Sahiden nedir ki hayatın en büyük anlamı? aile, aşk, dostlar, sevdikleriniz; iyi ve ahlaklı bir insan olmak. yaşanılan anlardan haz duymak. insanlara yardım etmek. hayatı haklı bir amacı gerçekleştirmek uğruna yaşamak. ve bir şeyler için mücadele etmek., bir şeyleri değiştirmeye çalışmak, bazen boşa vakit geçirmek, sevip karşılık alamamak. sonra hayal kırıklıklarına uğramak. üzülmek, sevismek, çocuk yapmak, intihar etmek istemek ve sonra yeniden hayata tutunmak, sevinmek , sevdiğiniz birilerini kaybetmek, ağlamak ... iyi bir eğitim alıp topluma faydalı bir vatandaş olmak,
bazen boşa vakit geçirmek, bilgili bir insan olmak ve daha çok şey öğrenmek, bilgileri öğrenmenin de ötesinde uygulamak, öğrenilen bilgilelerden ve yapılan eylemlerden haz duymak,
peki ya sonra?
Hayat zaten anlamsız ki hayatı anlamlaştıran biziz yanımıza aldığımız kişiler kendi seçimlerimiz. bunlar olmayınca yada yanlış seçimler olunca hayatın anlamsız gelmesi bu yüzden normal bence.

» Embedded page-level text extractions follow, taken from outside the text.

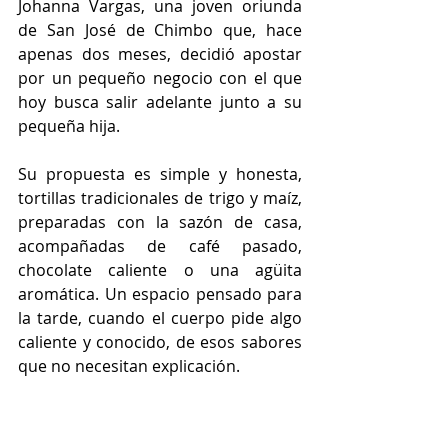
Johanna Vargas, una joven oriunda 
de San José de Chimbo que, hace 
apenas dos meses, decidió apostar 
por un pequeño negocio con el que 
hoy busca salir adelante junto a su 
pequeña hija. 
Su propuesta es simple y honesta, 
tortillas tradicionales de trigo y maíz, 
preparadas con la sazón de casa, 
acompañadas de café pasado, 
chocolate caliente o una agüita 
aromática. Un espacio pensado para 
la tarde, cuando el cuerpo pide algo 
caliente y conocido, de esos sabores 
que no necesitan explicación.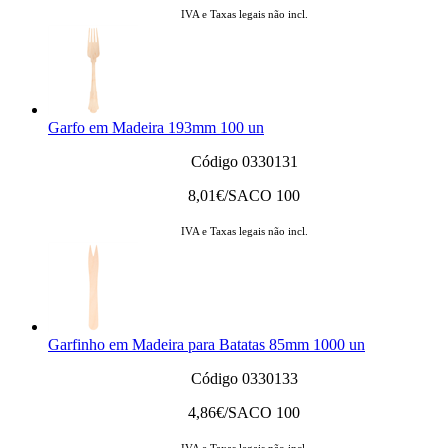
IVA e Taxas legais não incl.
Garfo em Madeira 193mm 100 un
Código 0330131
8,01
€/SACO 100
IVA e Taxas legais não incl.
Garfinho em Madeira para Batatas 85mm 1000 un
Código 0330133
4,86
€/SACO 100
IVA e Taxas legais não incl.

hemen yanımda sinirimi bozan bir pislik aklımdan gitmemekte ve yeteri kadar uzakta olup da tiz seslerini bana ulaştırmada ısrarlı teyzelerin ağızlı konuşmaları yeteri kadar gürültü vermekte. yavaşça etrafı gözlemliyorum. aklım hala o pis şeyde. bazen ses gelmeyecek kadar uzakta olan çocuklara bakıyorum. oysa ortada tam bir gürültü hakim, yakında olanları anlayamıyorum. bir kuyruk. sıralarını kaptırmama telaşesi gösteren insanlar. el ele tutuşan çift. yaşlı amca ise sanki o genci evladına benzetmiş gibi bakıyor. ne şanslıyım ki kimse benimle konuşmuyor. evet işte tam bu tarz kaotik ortamda bir an sesler kısılıveriyor. tıpkı bölümün en ağır derslerinden birinin vizesine girdiğimde sınavdayken şöyle bir etrafa baktığımda gördüğüm sahne gibi. kalemin kağıdı çizme sesi ve hesap makinelerine tıklanma sesleri. tüm bu olayların karmaşıklığında etrafa bakıyorum. sanki o gürültüde sesler kısılmış gibi gözlerimi kırpmadan sessizliği duyabiliyorum. neden olduğuna anlam veremiyorum. otobüsten reklam panolarını izliyorum. köşeleri sivri olan. ağaçların dalları ne kadar da damarlarıma benziyor. otobüsteki kıza olan ilgime karşı özgür olup hayatın neden var olduğuna anlam vermeye çalışıyorum. otobüsün gürültülü o motor sesini bir an susturup bu soruda kendimi kaybediyorum.